Platt: 2026’s Big Questions
It’s customary at this time of year to fill the slow news days of the season with a year-in-review piece. But my guess is you still remember 2025 (alas). So I thought I’d focus on the key questions that will likely make or break our region’s economy in 2026.
1) Is this the year Target turns it around?
Absent its somewhat artificial pandemic boost (that the company admittedly made the most of), one could press the case that Target hasn’t really had a good run of organic sales growth since CEO Bob Ulrich’s days. The Gregg Steinhafel era is a write-off and Brian Cornell’s soon-to-conclude tenure looks increasingly shaky. The hope is incoming CEO Michael Fiddelke has the vision to harness what once made Target a shining star among retail also-rans as well as a driver of our local economy and our business community’s esteem. Word out of 1000 Nicollet Mall is the place is currently crawling with consultants, which may or may not be a good sign.
2) Can Kaohly Her reopen St. Paul to business?
Melvin Carter seemed like a nice man who genuinely cared about the less fortunate. But his disinterest in much else, including basic principles of economics and the role of a business community in keeping a city healthy, has started to look like malpractice. Yes, St. Paul had bad luck (see: Madison Equities, endless state government work-from-home), and structural factors have placed its downtown in a secular decline. But St. Paul remains an awful place to start a business. A city retail stalwart recently told me that the entrepreneurs who rented vacant space next door waited seven weeks for an interior demolition permit and longer for a construction permit.

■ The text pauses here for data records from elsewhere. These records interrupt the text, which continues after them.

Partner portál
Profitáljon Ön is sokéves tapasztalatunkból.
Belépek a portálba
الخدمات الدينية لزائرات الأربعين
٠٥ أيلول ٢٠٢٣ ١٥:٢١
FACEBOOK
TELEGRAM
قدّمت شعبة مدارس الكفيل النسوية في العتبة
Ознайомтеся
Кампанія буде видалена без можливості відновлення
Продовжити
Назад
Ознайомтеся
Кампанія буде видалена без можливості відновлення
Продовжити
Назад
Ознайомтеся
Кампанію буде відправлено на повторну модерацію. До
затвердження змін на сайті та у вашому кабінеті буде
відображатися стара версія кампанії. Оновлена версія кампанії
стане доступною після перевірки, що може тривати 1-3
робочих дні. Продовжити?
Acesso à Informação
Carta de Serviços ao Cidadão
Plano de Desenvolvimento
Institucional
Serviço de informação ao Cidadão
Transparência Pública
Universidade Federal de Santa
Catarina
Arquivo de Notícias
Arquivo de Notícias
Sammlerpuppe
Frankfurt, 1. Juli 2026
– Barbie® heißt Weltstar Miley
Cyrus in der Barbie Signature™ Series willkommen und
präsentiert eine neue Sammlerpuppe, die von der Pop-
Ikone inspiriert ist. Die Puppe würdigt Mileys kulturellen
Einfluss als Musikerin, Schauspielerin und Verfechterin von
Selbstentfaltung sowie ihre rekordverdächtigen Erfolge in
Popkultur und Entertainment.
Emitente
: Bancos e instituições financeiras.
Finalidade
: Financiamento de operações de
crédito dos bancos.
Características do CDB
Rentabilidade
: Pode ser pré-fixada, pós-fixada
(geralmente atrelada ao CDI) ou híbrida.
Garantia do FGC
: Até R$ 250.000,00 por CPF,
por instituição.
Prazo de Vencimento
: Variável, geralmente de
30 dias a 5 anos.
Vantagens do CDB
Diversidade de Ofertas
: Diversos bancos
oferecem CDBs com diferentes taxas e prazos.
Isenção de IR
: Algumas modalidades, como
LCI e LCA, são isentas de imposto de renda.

St. Paul’s leadership hated big business, and its bureaucrats seemingly have contempt for small business. Hopefully the new mayor is prepared to make radical change.
3) Will anyone at the Capitol care about business?
The problem business faces in the halls of government is that it no longer speaks with a relevant voice to either major party. The modern DFL is skeptical of capitalism, by and large, increasingly seduced by issues of racial justice and collectivist economic ideology; while the GOP tilts at windmills like MAGA and tariffs and fringe fantasies like Ivermectin. No American political party cares much about business right now, especially on a state and national level. There’s still the odd legislator or suburban mayor, but by and large business has lost its voice. That’s on us for often favoring ideas that had negative social impacts, but it’s also all about the allure of fringe ideology and belief systems that demonize ambition and innovation.
4) Will the state’s family-leave system work?
Minnesota has created a new state bureaucracy and taxation system to provide paid family leave for workers. It’s a good idea in theory or at least a good societal benefit. But it’s costing business a lot of money, and the state doesn’t have much of a track record with setting up benefits programs with fiscal integrity. DFL legislative leaders have said their current concern is people being denied due benefits. They had many of the same concerns of the aid programs currently drowning in organized fraud. Hopefully the bureaucracy the Walz administration has set up to manage our Paid Family & Medical Leave Act has better guardrails and administrators who have as many smarts as empathy.
5) Is this the year we break the competitiveness cycle?
The days of Gov. Wendy Anderson holding a fish on the cover of Time are long past. “The Minnesota Miracle” is an era only the elderly remember. Now the state faces existential competitiveness issues. Our public education system lags. We lose more young people than we earn. We’re an expensive state to do business in. The last five years have turned our national reputation sour as a good place to live and invest. It doesn’t look like the coasts have yet run out of water, so Minnesota still needs an ace in the hole to outweigh our weather. My guess is this isn’t the year we start outperforming competitor states on questions of competitiveness, but we’ve gotta start soon.
6) How does the U Hospital saga end?
One area where the state and metro region still hit above our weight is health care. Yes, there are shortages of specialists, and long waits for some, but by and large Minnesota delivers NY/Boston/LA standards of care in flyover land. The University is a lynchpin, and more turmoil in its medical college and hospital is an ominous omen. I don’t really know who’s wearing the black hat in the Fairview/U tug of war, but let’s not miss the forest for the trees. Optum may be a very successful Minnesota company, but nobody is moving here because we’ve figured out how to squeeze the most nickels and dimes out of pharmacies and hospitals.